An anti-corruption program regulates a much narrower set of issues than the compliance policy or the code of ethics. Nevertheless, those companies that must have such a program as a separate policy (e.g., those that bid in government tenders) should observe some key requirements. First, the anti-corruption program needs to be preliminarily discussed with employees before it can be formally implemented. In addition, it must be accessible to the employees at all times. For Ukraine, this means that a policy in English (or another foreign language) uploaded somewhere on the company’s intranet will not satisfy this requirement.

Ukrainian law does not contain a full list of the issues that must be addressed in its anti-corruption program. However, the following specific items must be included:

1) the range of persons to whom the program applies

2) a list and description of the anti-corruption measures, standards and procedures, and the manner of their application, including the corruption risk assessment

3) the ethics standards for employees

4) the rights and obligations of the employees and company owners in the anti-corruption field

5) the rights and obligations of the compliance officer and subordinates (if any)

6) the procedure for regular reports by the compliance officer to the owners of the company

7) the procedure for monitoring compliance with the anti-corruption program and evaluation of the measures envisaged in it

8) the terms of confidentiality for employees providing information to the compliance officer about attempted bribery or the solicitation of bribes

9) the procedures for the protection of employees who have provided information about corruption or related offenses

The obligation to comply with the anti-corruption program must be included in the employment agreements of employees. This requirement may also be present in agreements with the contractors of a company, which provides solid legal grounds for protecting multinational businesses from questionable Ukrainian contractors.


Compliance Challenges in Ukraine

The relative novelty of the concept of compliance in the Ukrainian business environment means that there is little awareness and an acute shortage of qualified candidates for the position of compliance officer. As a result, non-compliance risks have been largely ignored, even by foreign managers of Ukrainian divisions of multinational companies.
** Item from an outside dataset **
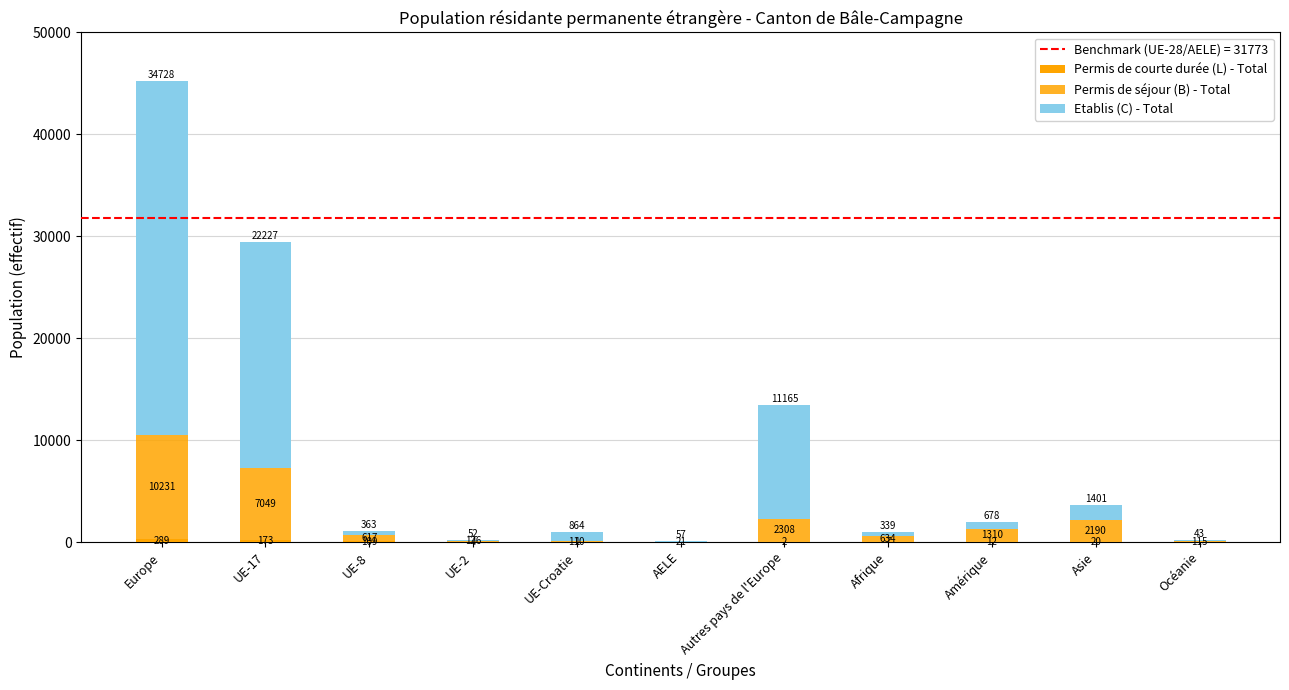

Are the bars horizontal?

No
This has created significant potential (and actual) exposure to enforcement actions against companies and their management in their home countries (especially in the US), which in some cases led to loss of market share and dismissal of the relevant top managers.

In our experience, the lack of compliance policies (or of their proper enforcement) in Ukrainian offices has led to the flourishing of costly corporate fraud, low morale and a lack of loyalty from staff, and significant effort and legal expenses required to clean up the consequences of non-compliant acts. This includes the cost of dismissing the relevant top managers and other employees, expenses related to the recovery of stolen assets, full investigations of violations in Ukraine and millions of dollars to defend the company in the US. Accordingly, managers of international businesses in Ukraine must pay prompt and constant attention to ensure that the business activities of their companies comply strictly with Ukrainian legislation and global best compliance practices.